来源：正气凛然网 时间： 2019-04-01
Growing up is not always a very enjoyable time. It means we have to work hard. As for my children, my parents made me learn to play the violin so I had no time to play with other friends. I got very annoyed.
Now looking back, I am so glad that my parents encouraged me to Gains from Growing Pains take music lessons. I come to realize why my parents are always pushing me along. Everybody is 癫痫病的患病原因有哪些to experience growing pains. A little hard work and sweat never hurt us.
If we realize these pains are just small bumps on our road to success, we will realize our growing pains are actually growing gains.

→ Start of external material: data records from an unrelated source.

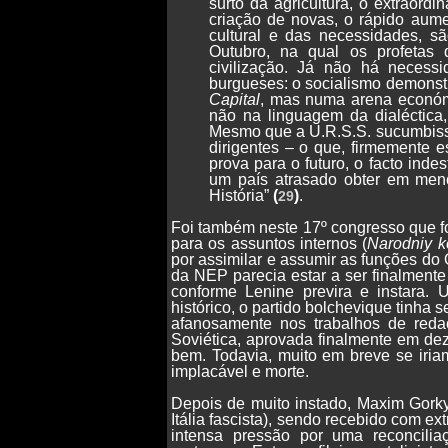
surto da agricultura, o extraordi
criação de novas, o rápido aume
cultural e das necessidades, s
Outubro, na qual os profetas
civilização. Já não há necess
burgueses: o socialismo demonstr
Capital
, mas numa arena económic
não na linguagem da dialéctica,
Mesmo que a U.R.S.S. sucumbisse
dirigentes – o que, firmemente 
prova para o futuro, o facto indes
um país atrasado obter em men
História”
(
)
.
29
Foi também neste 17º congresso que fo
para os assuntos internos (
Narodniy k
por assimilar e assumir as funções do
da NEP parecia estar a ser finalment
conforme Lenine previra e instara.
histórico, o partido bolchevique tinha
afanosamente nos trabalhos de reda
Soviética, aprovada finalmente em d
bem. Todavia, muito em breve se iria
implacável e morte.
Depois de muito instado, Maxim Gorky 
Itália fascista), sendo recebido com 
intensa pressão por uma reconcilia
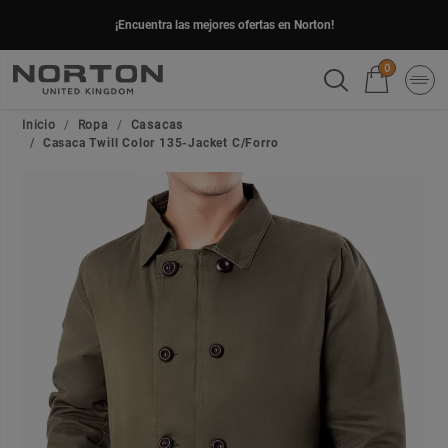
¡Encuentra las mejores ofertas en Norton!
0
Inicio
Ropa
Casacas
Casaca Twill Color 135-Jacket C/Forro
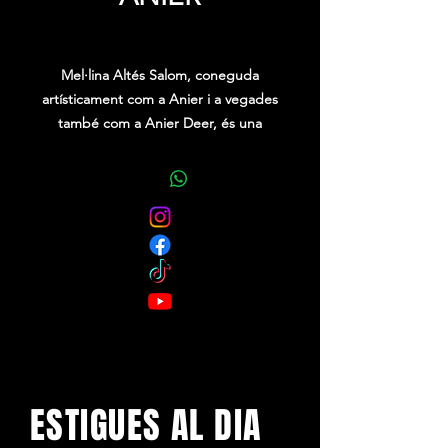
Precio
0,00 €
Mel·lina Altés Salom, coneguda
artísticament com a Anier i a vegades
també com a Anier Deer, és una
cantant de rap catalana. És coneguda
pels seus temes “Fuego a tregua”,
“Siéntelo” o “Carnaza”, que són els
que han obtingut més visualitzacions
a la plataforma de Youtube.
Aquests temes són els que han tirat
endavant la seva carrera professional,
que va iniciar-se a l’any 2015 al
Youtube, amb les cançons “Despega”
i “Mas”.
ESTIGUES AL DIA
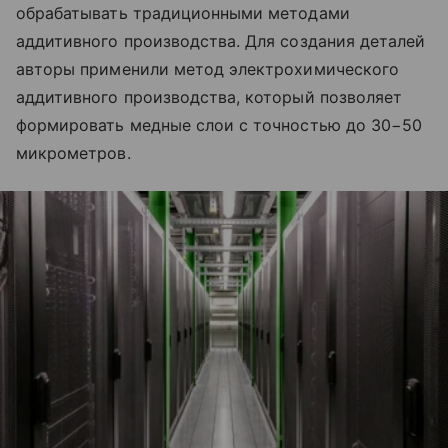
обрабатывать традиционными методами
аддитивного производства. Для создания деталей
авторы применили метод электрохимического
аддитивного производства, который позволяет
формировать медные слои с точностью до 30−50
микрометров.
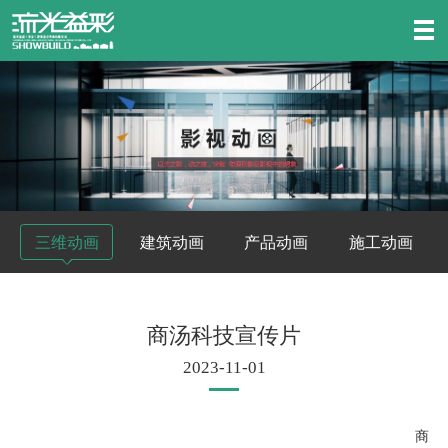
三维动画
建筑动画
产品动画
施工动画
商汤科技宣传片
2023-11-01
商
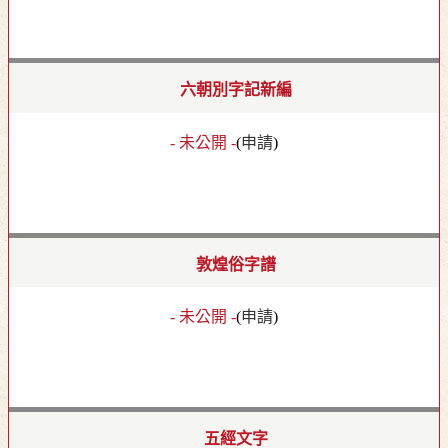
六朝別字記新編
- 未公開 -
(
申請
)
敦煌俗字譜
- 未公開 -
(
申請
)
五經文字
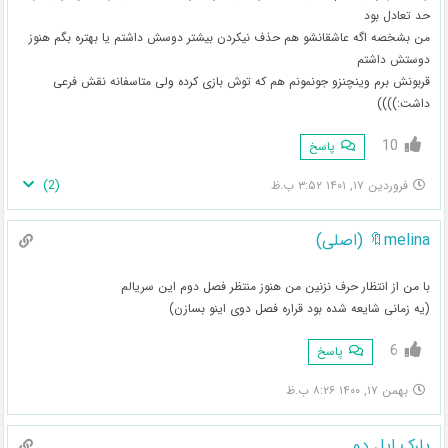
حد تعادل بود
من بشخصه اگه عاشقانشو هم حذف نیکردن بیشتر دوسش داشتم یا بهتره بگم هنوز
دوستش داشتم
قربونش برم وینچنزو جونمونم هم که توش بازی کرده ولی متاسفانه نقش فرعی
داشت:))))
10
پاسخ
)
2
(
فروردین ۱۷, ۱۴۰۱ ۳:۵۲ ب.ظ
melina🔖 (اصلی)
با من از انتظار حرف نزنین من هنوز منتظر فصل دوم این سریالم
(یه زمانی شایعه شده بود قراره فصل دوی اینو بسازن)
6
پاسخ
بهمن ۱۷, ۱۴۰۰ ۸:۲۶ ب.ظ
پارک ایل دو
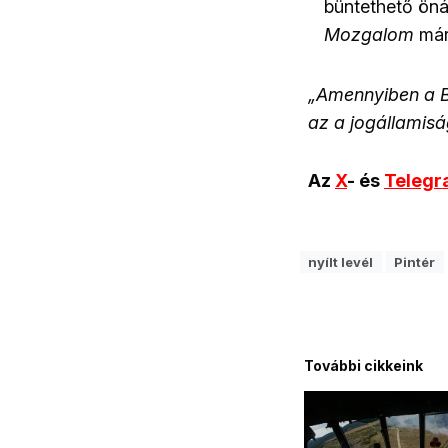
büntethető öná
Mozgalom
már 
„Amennyiben a Be
az a jogállamis
Az
X
- és
Teleg
nyílt levél
Pintér
További cikkeink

I have a lot of trouble. mommy lost the job, not the father, I fear my mother will spend the money, so how do we live it! mother money to buy a house, my mother''s accounts linked in a friend''s house,武汉癫痫病医院哪家好 my mother''s friends will not let me hang in their house account. My mom go through trustee accounts all day, making things difficult for those people entrusted to mother, mother is anxious cry, very sad, I can not help crying. my balloon was blowing me a burst, balloon bag less and less, I no longer worry about running out of my mother bought me. I do the math the total error, the mother decided to hit me, I''m sorry, I hope to get rid of a bad habit of carelessness, I hope my mother''s temper can be a哈尔滨癫痫病医院 little better. lot of my troubles, the biggest worry is to not help the busy mom can not lift the mother''s troubles. Western North Shijiazhuang Shiqiao Sun Hailin Man 6-year-old Elsie school preschool
Everyone has to grow up, with which come some pains. I’m no exception. One bitter memory is still rooted in my heart. We once had a broadcast gymnastics competition in primary school. Certainly school uniform was dema癫痫会遗传吗nded. But to me, the plain, ugly piece of cloth was unbearable. So I painted a colorful bird on it, thinking I would be so shining the next day. Unfortunately, we lost the first place due to my work of art. Being different did carry a price.
For a couple of days I was overwhelmed with shame and guilt. Finally I realized that being different is good, but what really matters is where and when. Now I’m a high school student. I absolutely know on what occasion I should stay different.